What you have to do - This exercise calls for the line with "dissolved with DMSO", the line with "and stained with", and all lines between them in the material below, output exactly and with no other lines.

Supplied data -
■ ■ ■ ■ ■

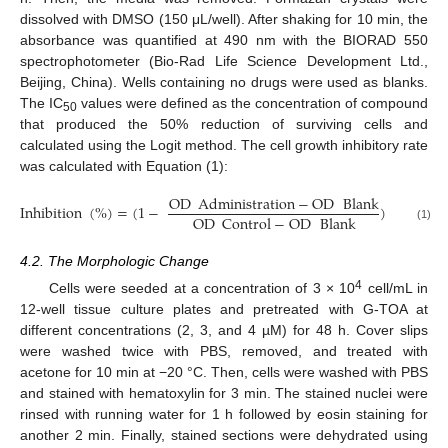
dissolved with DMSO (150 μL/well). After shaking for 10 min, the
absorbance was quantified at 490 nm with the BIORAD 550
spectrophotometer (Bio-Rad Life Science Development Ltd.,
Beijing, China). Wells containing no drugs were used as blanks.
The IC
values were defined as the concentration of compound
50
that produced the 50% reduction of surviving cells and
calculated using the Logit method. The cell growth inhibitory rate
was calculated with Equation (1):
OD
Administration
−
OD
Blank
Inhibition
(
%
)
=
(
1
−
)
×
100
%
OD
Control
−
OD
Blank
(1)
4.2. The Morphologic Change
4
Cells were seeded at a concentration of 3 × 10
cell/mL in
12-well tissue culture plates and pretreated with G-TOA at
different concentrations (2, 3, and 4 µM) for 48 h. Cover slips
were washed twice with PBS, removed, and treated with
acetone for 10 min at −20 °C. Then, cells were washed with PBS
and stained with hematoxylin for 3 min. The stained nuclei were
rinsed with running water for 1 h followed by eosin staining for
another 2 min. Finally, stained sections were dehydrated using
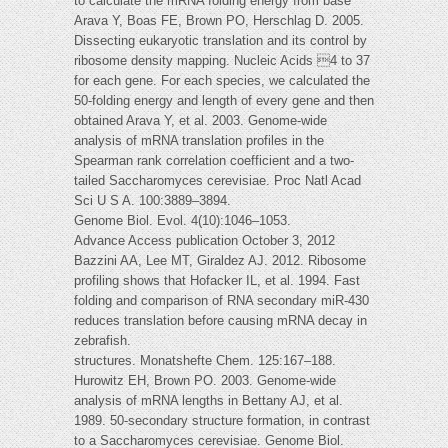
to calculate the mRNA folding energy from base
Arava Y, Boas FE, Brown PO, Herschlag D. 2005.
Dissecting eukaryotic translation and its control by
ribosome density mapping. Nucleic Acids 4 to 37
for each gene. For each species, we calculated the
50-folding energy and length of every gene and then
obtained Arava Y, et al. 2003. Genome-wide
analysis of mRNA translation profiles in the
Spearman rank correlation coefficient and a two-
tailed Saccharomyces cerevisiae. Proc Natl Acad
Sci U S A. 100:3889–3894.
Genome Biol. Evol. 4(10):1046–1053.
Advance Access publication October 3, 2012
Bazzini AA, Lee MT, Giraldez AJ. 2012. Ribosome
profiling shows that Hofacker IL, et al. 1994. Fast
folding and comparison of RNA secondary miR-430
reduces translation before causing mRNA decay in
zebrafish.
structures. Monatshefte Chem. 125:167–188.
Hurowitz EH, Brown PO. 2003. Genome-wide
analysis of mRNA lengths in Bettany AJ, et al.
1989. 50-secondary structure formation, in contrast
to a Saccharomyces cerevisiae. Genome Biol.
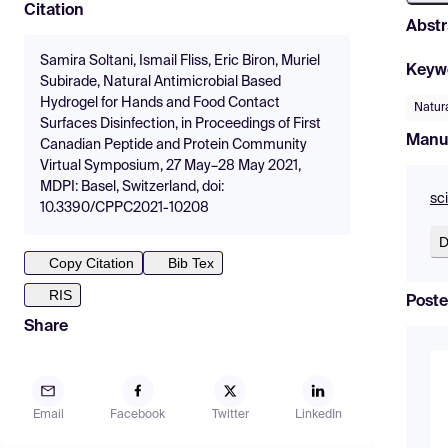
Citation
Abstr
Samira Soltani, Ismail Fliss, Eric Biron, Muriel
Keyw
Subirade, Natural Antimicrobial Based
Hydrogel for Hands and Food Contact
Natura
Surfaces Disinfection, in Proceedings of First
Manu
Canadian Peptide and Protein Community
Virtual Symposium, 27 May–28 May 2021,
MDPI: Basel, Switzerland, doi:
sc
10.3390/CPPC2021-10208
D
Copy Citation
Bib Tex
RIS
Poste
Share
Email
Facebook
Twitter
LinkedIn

■ ■ ■ ■ ■

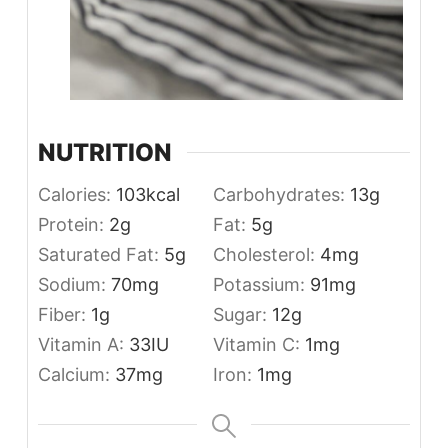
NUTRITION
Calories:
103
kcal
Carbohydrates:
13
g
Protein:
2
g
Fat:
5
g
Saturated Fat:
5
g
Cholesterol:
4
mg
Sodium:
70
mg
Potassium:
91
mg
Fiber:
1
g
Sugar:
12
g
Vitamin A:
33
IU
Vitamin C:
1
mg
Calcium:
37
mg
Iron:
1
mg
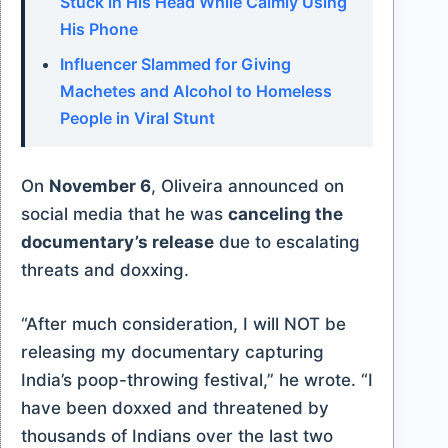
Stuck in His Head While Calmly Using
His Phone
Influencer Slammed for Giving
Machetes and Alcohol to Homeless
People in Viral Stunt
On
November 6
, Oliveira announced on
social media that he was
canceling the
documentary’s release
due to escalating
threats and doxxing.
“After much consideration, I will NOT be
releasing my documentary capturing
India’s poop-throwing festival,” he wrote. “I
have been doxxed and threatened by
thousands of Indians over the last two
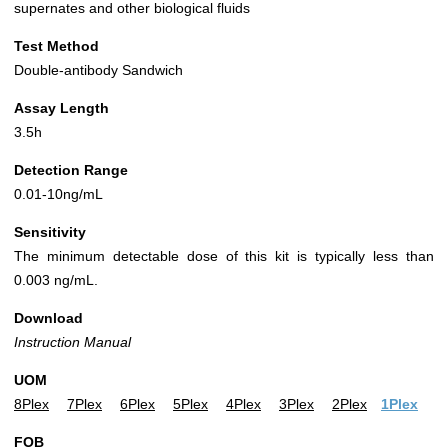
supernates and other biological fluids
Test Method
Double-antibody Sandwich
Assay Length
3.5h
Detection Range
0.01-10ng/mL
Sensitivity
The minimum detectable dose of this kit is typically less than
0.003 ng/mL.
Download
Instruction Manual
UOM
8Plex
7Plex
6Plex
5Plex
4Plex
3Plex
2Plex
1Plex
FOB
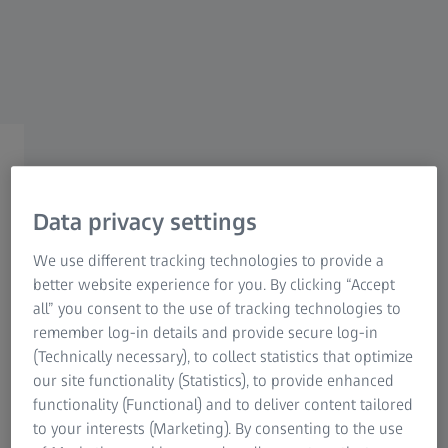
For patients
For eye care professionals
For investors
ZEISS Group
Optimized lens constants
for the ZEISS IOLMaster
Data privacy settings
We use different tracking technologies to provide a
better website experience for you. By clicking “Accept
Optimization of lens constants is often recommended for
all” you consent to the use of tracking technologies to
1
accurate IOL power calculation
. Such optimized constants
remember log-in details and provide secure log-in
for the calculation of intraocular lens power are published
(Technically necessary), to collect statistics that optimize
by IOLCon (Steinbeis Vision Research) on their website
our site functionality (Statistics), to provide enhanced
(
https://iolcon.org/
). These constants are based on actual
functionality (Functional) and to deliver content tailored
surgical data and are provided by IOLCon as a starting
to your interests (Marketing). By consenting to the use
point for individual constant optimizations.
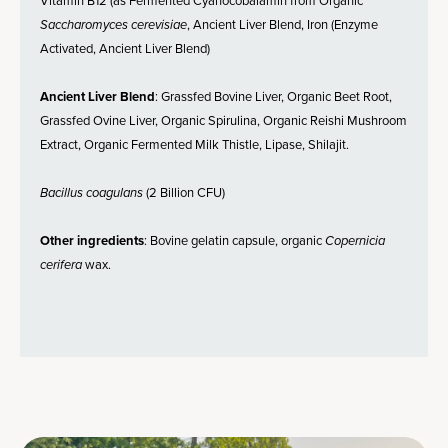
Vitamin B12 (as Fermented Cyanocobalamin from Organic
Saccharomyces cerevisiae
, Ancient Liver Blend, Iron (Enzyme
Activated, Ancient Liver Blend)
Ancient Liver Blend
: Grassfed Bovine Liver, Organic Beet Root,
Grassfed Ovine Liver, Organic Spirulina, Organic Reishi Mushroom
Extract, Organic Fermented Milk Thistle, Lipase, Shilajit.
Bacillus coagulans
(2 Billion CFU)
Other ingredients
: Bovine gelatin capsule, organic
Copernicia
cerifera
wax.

■ ■ ■ ■ ■

Problem solution -
dissolved with DMSO (150 μL/well). After shaking for 10 min, the
absorbance was quantified at 490 nm with the BIORAD 550
spectrophotometer (Bio-Rad Life Science Development Ltd.,
Beijing, China). Wells containing no drugs were used as blanks.
The IC
values were defined as the concentration of compound
50
that produced the 50% reduction of surviving cells and
calculated using the Logit method. The cell growth inhibitory rate
was calculated with Equation (1):
OD
Administration
−
OD
Blank
Inhibition
(
%
)
=
(
1
−
)
×
100
%
OD
Control
−
OD
Blank
(1)
4.2. The Morphologic Change
4
Cells were seeded at a concentration of 3 × 10
cell/mL in
12-well tissue culture plates and pretreated with G-TOA at
different concentrations (2, 3, and 4 µM) for 48 h. Cover slips
were washed twice with PBS, removed, and treated with
acetone for 10 min at −20 °C. Then, cells were washed with PBS
and stained with hematoxylin for 3 min. The stained nuclei were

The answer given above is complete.